The ducks were fighting now, quacking at each other and diving with their beaks. Jeez, even the ducks couldn’t stay peaceful. How the hell was she supposed to think with all that racket? Sighing, she leaned back on the park bench and looked up at the clear spread of sky. It reminded her of Raphael’s eyes.
She snorted.
The color was about as close to the agonizingly vivid hue of his eyes as a cubic zirconia was to a diamond. A pale imitation. Still, it was pretty. Maybe if she stared hard enough, she’d forget about the wings that haunted her vision. Like now. They spread over her line of sight, turning blue into white-gold.
Frowning, she tried to see past the illusion.
Perfect gold-tipped filaments came into focus. Her heart was a hunted rabbit in her chest, but she didn’t have the energy to be startled. “You followed me.”
“You seemed to need time alone.”
“Could you put down the wing?” she asked politely. “You’re blocking the view.”

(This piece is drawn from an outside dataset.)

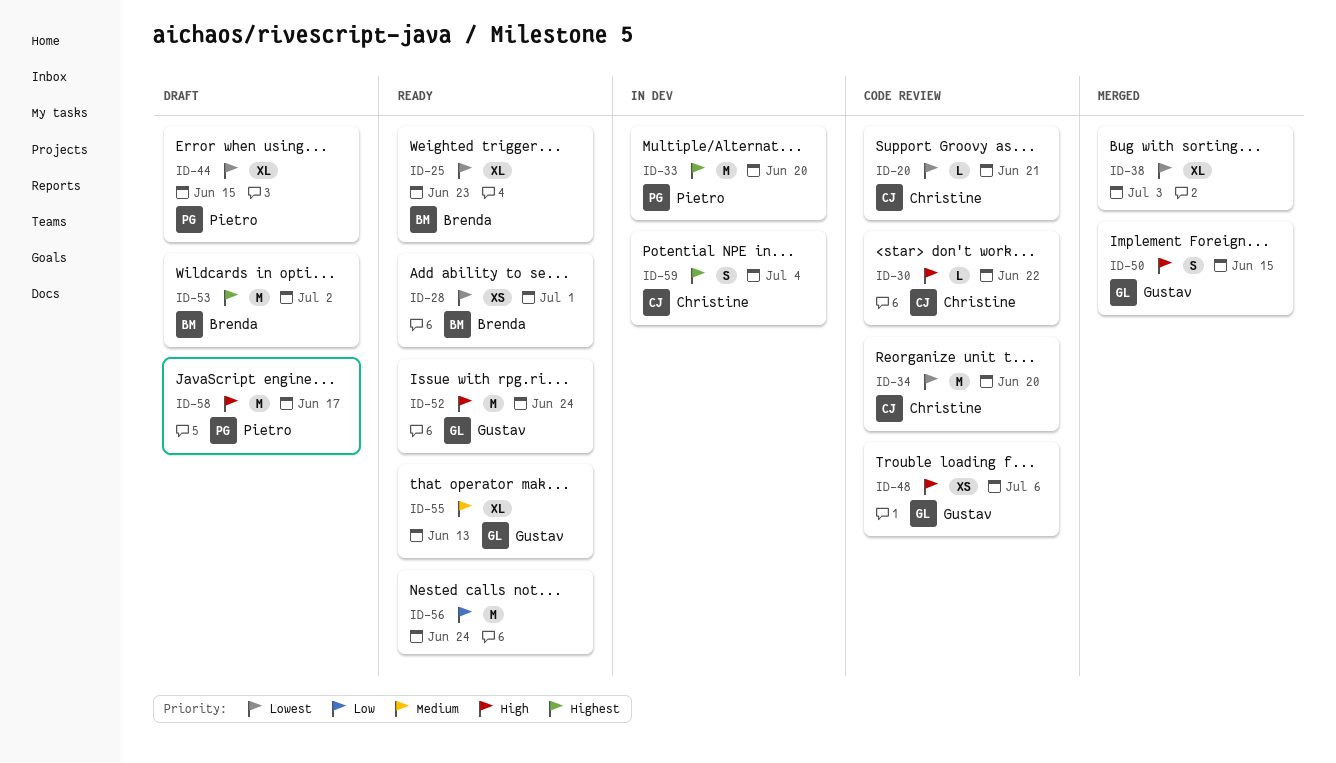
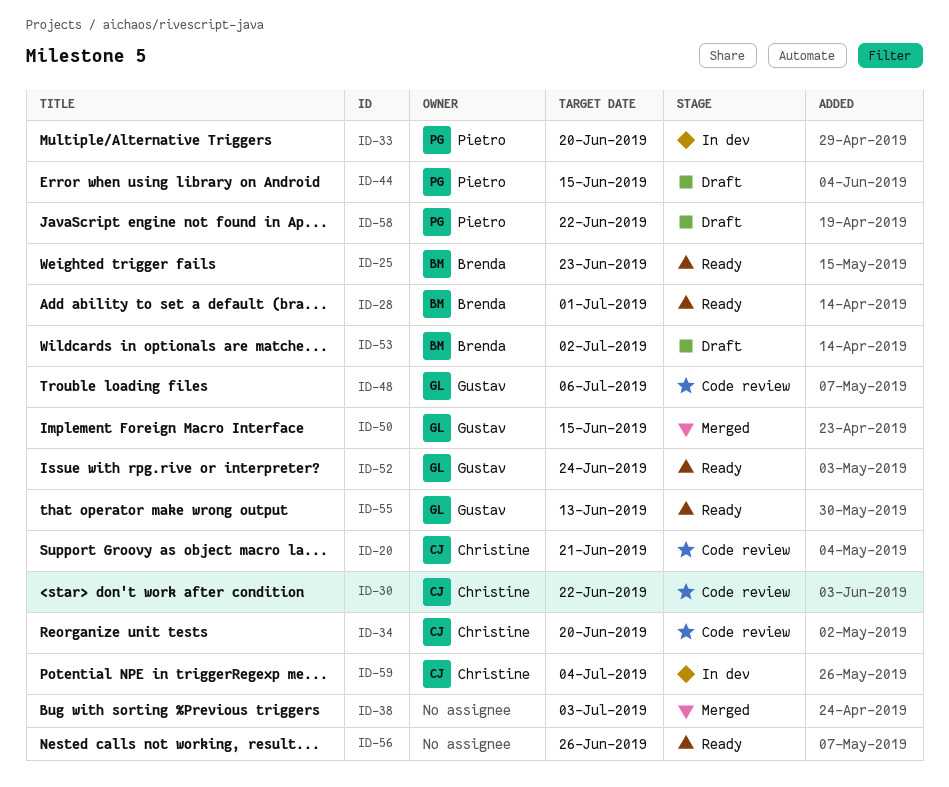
ID-56, due: Jun 24 -> Jun 26
ID-58, due: Jun 17 -> Jun 22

The wing folded away with a soft susurration she knew she’d never associate with anything other than wings. Raphael’s wings. “Will you not look at me, Elena?”
“No.” She continued to stare upward. “I look at you and things get confused.”
A male chuckle, low, husky . . . and inside her mind. “Avoiding my gaze gains you nothing.”
“Didn’t think so,” she said softly, anger a dark ember in her gut. “Is that how you get your kicks—forcing women to worship at your feet?”
Silence. Then the sound of wings unfurling and snapping shut. “You are using up your lives.”
She chanced a look at him. He was standing at the water’s edge, but his body was turned toward her, those eyes of impossible blue having shaded to midnight. “Hey, I’m going to die anyway.” It tended to make a person cavalier. “You said so yourself—you can fuck me over with your mind anytime you please. I’m guessing that’s the least of your little bag of tricks. Right?”